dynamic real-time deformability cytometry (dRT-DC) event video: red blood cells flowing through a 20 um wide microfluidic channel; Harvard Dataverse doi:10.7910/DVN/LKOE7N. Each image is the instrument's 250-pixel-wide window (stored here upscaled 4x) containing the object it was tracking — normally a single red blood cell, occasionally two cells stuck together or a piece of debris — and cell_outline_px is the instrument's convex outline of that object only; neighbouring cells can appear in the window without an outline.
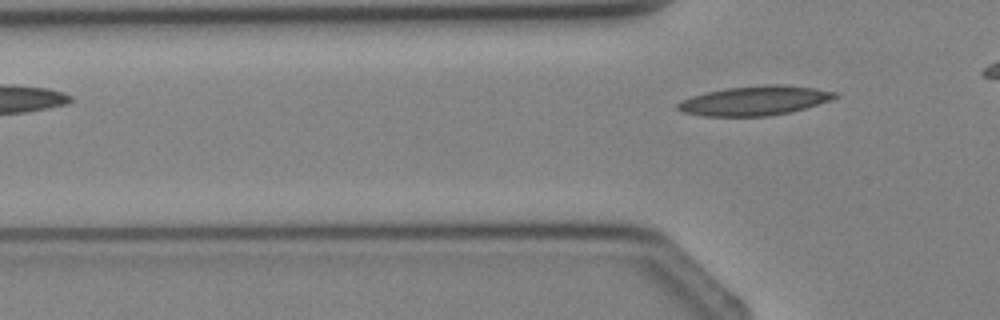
{"species": "Egyptian fruit bat (a non-hibernating species)", "species_latin": "Rousettus aegyptiacus", "temperature_condition": "cold", "stored_images_in_passage": 2, "camera_frame_rate_fps": 3000, "um_per_image_px": 0.085, "animal": {"sex": "female"}, "frame": {"image": 1, "passage_image": 2, "time_ms": 1.0, "image_size_px": [1000, 320], "cell_outline_px": [[840, 96], [792, 112], [768, 116], [704, 116], [680, 112], [676, 108], [676, 104], [680, 100], [692, 96], [708, 92], [728, 88], [764, 84], [776, 84], [816, 88], [836, 92]], "centroid_in_image_um": [64.11, 8.56], "position_along_channel_um": 61.7, "area_um2": 26.88}}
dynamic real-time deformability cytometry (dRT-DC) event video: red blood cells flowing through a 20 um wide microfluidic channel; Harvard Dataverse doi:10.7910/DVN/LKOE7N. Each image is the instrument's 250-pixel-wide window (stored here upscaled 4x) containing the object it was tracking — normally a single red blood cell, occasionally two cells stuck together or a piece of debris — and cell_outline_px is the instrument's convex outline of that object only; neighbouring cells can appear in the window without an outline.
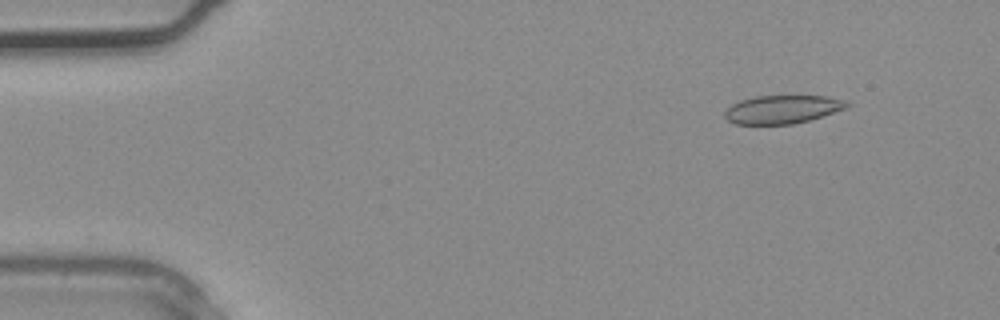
{"species": "common noctule bat (a hibernating species)", "species_latin": "Nyctalus noctula", "temperature_condition": "warm", "stored_images_in_passage": 4, "camera_frame_rate_fps": 3000, "um_per_image_px": 0.085, "animal": {"sex": "male", "body_mass_g": 20.4}, "frame": {"image": 1, "passage_image": 2, "time_ms": 0.333, "image_size_px": [1000, 320], "cell_outline_px": [[852, 104], [844, 108], [808, 120], [792, 124], [736, 124], [728, 120], [724, 116], [724, 112], [732, 104], [740, 100], [756, 96], [828, 96]], "centroid_in_image_um": [66.44, 9.29], "position_along_channel_um": 18.6, "area_um2": 19.77}}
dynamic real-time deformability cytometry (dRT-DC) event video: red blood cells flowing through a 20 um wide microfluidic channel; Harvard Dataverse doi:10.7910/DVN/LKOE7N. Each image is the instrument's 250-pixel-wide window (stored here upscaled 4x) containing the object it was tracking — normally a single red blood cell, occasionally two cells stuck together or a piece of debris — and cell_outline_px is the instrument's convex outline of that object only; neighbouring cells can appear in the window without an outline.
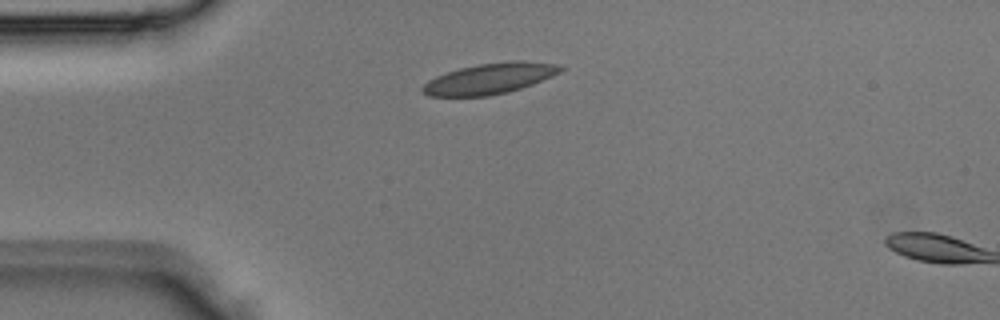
{"species": "Egyptian fruit bat (a non-hibernating species)", "species_latin": "Rousettus aegyptiacus", "temperature_condition": "room temperature", "stored_images_in_passage": 2, "segment_of_instrument_passage": [1, 2], "camera_frame_rate_fps": 3000, "um_per_image_px": 0.085, "animal": {"sex": "male"}, "frame": {"image": 1, "passage_image": 1, "time_ms": 0.0, "image_size_px": [1000, 320], "cell_outline_px": [[564, 68], [560, 72], [552, 76], [532, 84], [508, 92], [488, 96], [428, 96], [420, 92], [420, 88], [428, 80], [436, 76], [460, 68], [480, 64], [516, 60], [524, 60], [560, 64]], "centroid_in_image_um": [41.62, 6.68], "position_along_channel_um": 43.4, "area_um2": 24.74}}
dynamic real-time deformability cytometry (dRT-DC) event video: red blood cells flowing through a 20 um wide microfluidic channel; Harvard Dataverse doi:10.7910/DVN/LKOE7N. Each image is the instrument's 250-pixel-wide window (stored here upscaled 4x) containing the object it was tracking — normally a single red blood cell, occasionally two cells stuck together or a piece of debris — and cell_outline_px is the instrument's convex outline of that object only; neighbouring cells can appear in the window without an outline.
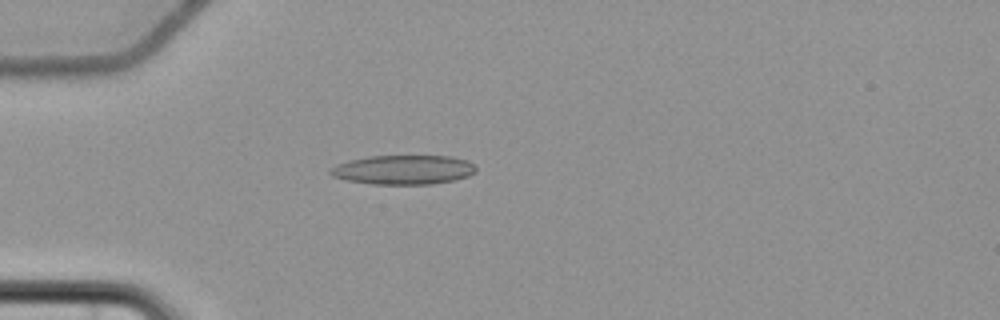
{"species": "common noctule bat (a hibernating species)", "species_latin": "Nyctalus noctula", "temperature_condition": "cold", "stored_images_in_passage": 1, "camera_frame_rate_fps": 3000, "um_per_image_px": 0.085, "animal": {"sex": "female", "body_mass_g": 22.7, "forearm_length_mm": 54.2}, "frame": {"image": 1, "passage_image": 1, "time_ms": 0.0, "image_size_px": [1000, 320], "cell_outline_px": [[476, 172], [468, 176], [456, 180], [432, 184], [372, 184], [344, 180], [332, 176], [328, 172], [328, 168], [336, 164], [368, 156], [452, 156], [468, 160], [476, 168]], "centroid_in_image_um": [34.28, 14.43], "position_along_channel_um": 50.7, "area_um2": 25.09}}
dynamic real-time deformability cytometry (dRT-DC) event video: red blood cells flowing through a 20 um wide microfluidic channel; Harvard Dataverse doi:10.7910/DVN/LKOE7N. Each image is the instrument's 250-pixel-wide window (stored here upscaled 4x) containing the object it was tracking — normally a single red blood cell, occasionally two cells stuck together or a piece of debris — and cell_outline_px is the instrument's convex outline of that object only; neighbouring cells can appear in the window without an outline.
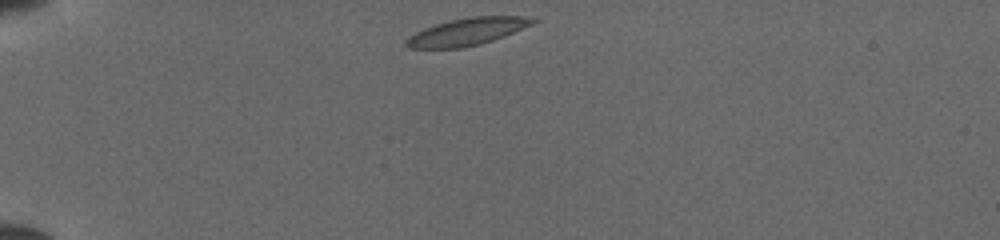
{"species": "common noctule bat (a hibernating species)", "species_latin": "Nyctalus noctula", "temperature_condition": "cold", "stored_images_in_passage": 38, "camera_frame_rate_fps": 3000, "um_per_image_px": 0.085, "animal": {"sex": "female", "body_mass_g": 19.5, "forearm_length_mm": 54.1}, "frame": {"image": 1, "passage_image": 1, "time_ms": 0.0, "image_size_px": [1000, 240], "cell_outline_px": [[540, 20], [532, 24], [504, 36], [480, 44], [460, 48], [408, 48], [404, 44], [404, 40], [416, 32], [424, 28], [436, 24], [452, 20], [472, 16], [524, 16]], "centroid_in_image_um": [39.69, 2.69], "position_along_channel_um": 45.3, "area_um2": 19.94}}
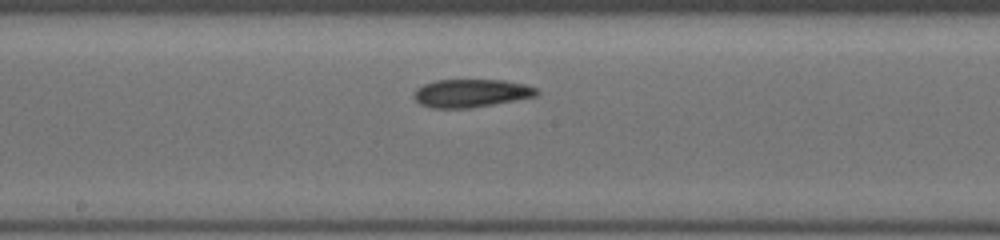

--

WORK TO DO: Write the lines above out again exactly, without any of their pictures.

REPLY TO THE EXERCISE:
dynamic real-time deformability cytometry (dRT-DC) event video: red blood cells flowing through a 20 um wide microfluidic channel; Harvard Dataverse doi:10.7910/DVN/LKOE7N. Each image is the instrument's 250-pixel-wide window (stored here upscaled 4x) containing the object it was tracking — normally a single red blood cell, occasionally two cells stuck together or a piece of debris — and cell_outline_px is the instrument's convex outline of that object only; neighbouring cells can appear in the window without an outline.
{"species": "Egyptian fruit bat (a non-hibernating species)", "species_latin": "Rousettus aegyptiacus", "temperature_condition": "cold", "stored_images_in_passage": 2, "camera_frame_rate_fps": 3000, "um_per_image_px": 0.085, "animal": {"sex": "female"}, "frame": {"image": 1, "passage_image": 2, "time_ms": 1.0, "image_size_px": [1000, 320], "cell_outline_px": [[840, 96], [792, 112], [768, 116], [704, 116], [680, 112], [676, 108], [676, 104], [680, 100], [692, 96], [708, 92], [728, 88], [764, 84], [776, 84], [816, 88], [836, 92]], "centroid_in_image_um": [64.11, 8.56], "position_along_channel_um": 61.7, "area_um2": 26.88}}
dynamic real-time deformability cytometry (dRT-DC) event video: red blood cells flowing through a 20 um wide microfluidic channel; Harvard Dataverse doi:10.7910/DVN/LKOE7N. Each image is the instrument's 250-pixel-wide window (stored here upscaled 4x) containing the object it was tracking — normally a single red blood cell, occasionally two cells stuck together or a piece of debris — and cell_outline_px is the instrument's convex outline of that object only; neighbouring cells can appear in the window without an outline.
{"species": "common noctule bat (a hibernating species)", "species_latin": "Nyctalus noctula", "temperature_condition": "warm", "stored_images_in_passage": 4, "camera_frame_rate_fps": 3000, "um_per_image_px": 0.085, "animal": {"sex": "male", "body_mass_g": 20.4}, "frame": {"image": 1, "passage_image": 2, "time_ms": 0.333, "image_size_px": [1000, 320], "cell_outline_px": [[852, 104], [844, 108], [808, 120], [792, 124], [736, 124], [728, 120], [724, 116], [724, 112], [732, 104], [740, 100], [756, 96], [828, 96]], "centroid_in_image_um": [66.44, 9.29], "position_along_channel_um": 18.6, "area_um2": 19.77}}
dynamic real-time deformability cytometry (dRT-DC) event video: red blood cells flowing through a 20 um wide microfluidic channel; Harvard Dataverse doi:10.7910/DVN/LKOE7N. Each image is the instrument's 250-pixel-wide window (stored here upscaled 4x) containing the object it was tracking — normally a single red blood cell, occasionally two cells stuck together or a piece of debris — and cell_outline_px is the instrument's convex outline of that object only; neighbouring cells can appear in the window without an outline.
{"species": "Egyptian fruit bat (a non-hibernating species)", "species_latin": "Rousettus aegyptiacus", "temperature_condition": "room temperature", "stored_images_in_passage": 2, "segment_of_instrument_passage": [1, 2], "camera_frame_rate_fps": 3000, "um_per_image_px": 0.085, "animal": {"sex": "male"}, "frame": {"image": 1, "passage_image": 1, "time_ms": 0.0, "image_size_px": [1000, 320], "cell_outline_px": [[564, 68], [560, 72], [552, 76], [532, 84], [508, 92], [488, 96], [428, 96], [420, 92], [420, 88], [428, 80], [436, 76], [460, 68], [480, 64], [516, 60], [524, 60], [560, 64]], "centroid_in_image_um": [41.62, 6.68], "position_along_channel_um": 43.4, "area_um2": 24.74}}
dynamic real-time deformability cytometry (dRT-DC) event video: red blood cells flowing through a 20 um wide microfluidic channel; Harvard Dataverse doi:10.7910/DVN/LKOE7N. Each image is the instrument's 250-pixel-wide window (stored here upscaled 4x) containing the object it was tracking — normally a single red blood cell, occasionally two cells stuck together or a piece of debris — and cell_outline_px is the instrument's convex outline of that object only; neighbouring cells can appear in the window without an outline.
{"species": "common noctule bat (a hibernating species)", "species_latin": "Nyctalus noctula", "temperature_condition": "cold", "stored_images_in_passage": 1, "camera_frame_rate_fps": 3000, "um_per_image_px": 0.085, "animal": {"sex": "female", "body_mass_g": 22.7, "forearm_length_mm": 54.2}, "frame": {"image": 1, "passage_image": 1, "time_ms": 0.0, "image_size_px": [1000, 320], "cell_outline_px": [[476, 172], [468, 176], [456, 180], [432, 184], [372, 184], [344, 180], [332, 176], [328, 172], [328, 168], [336, 164], [368, 156], [452, 156], [468, 160], [476, 168]], "centroid_in_image_um": [34.28, 14.43], "position_along_channel_um": 50.7, "area_um2": 25.09}}
dynamic real-time deformability cytometry (dRT-DC) event video: red blood cells flowing through a 20 um wide microfluidic channel; Harvard Dataverse doi:10.7910/DVN/LKOE7N. Each image is the instrument's 250-pixel-wide window (stored here upscaled 4x) containing the object it was tracking — normally a single red blood cell, occasionally two cells stuck together or a piece of debris — and cell_outline_px is the instrument's convex outline of that object only; neighbouring cells can appear in the window without an outline.
{"species": "common noctule bat (a hibernating species)", "species_latin": "Nyctalus noctula", "temperature_condition": "cold", "stored_images_in_passage": 38, "camera_frame_rate_fps": 3000, "um_per_image_px": 0.085, "animal": {"sex": "female", "body_mass_g": 19.5, "forearm_length_mm": 54.1}, "frame": {"image": 1, "passage_image": 1, "time_ms": 0.0, "image_size_px": [1000, 240], "cell_outline_px": [[540, 20], [532, 24], [504, 36], [480, 44], [460, 48], [408, 48], [404, 44], [404, 40], [416, 32], [424, 28], [436, 24], [452, 20], [472, 16], [524, 16]], "centroid_in_image_um": [39.69, 2.69], "position_along_channel_um": 45.3, "area_um2": 19.94}}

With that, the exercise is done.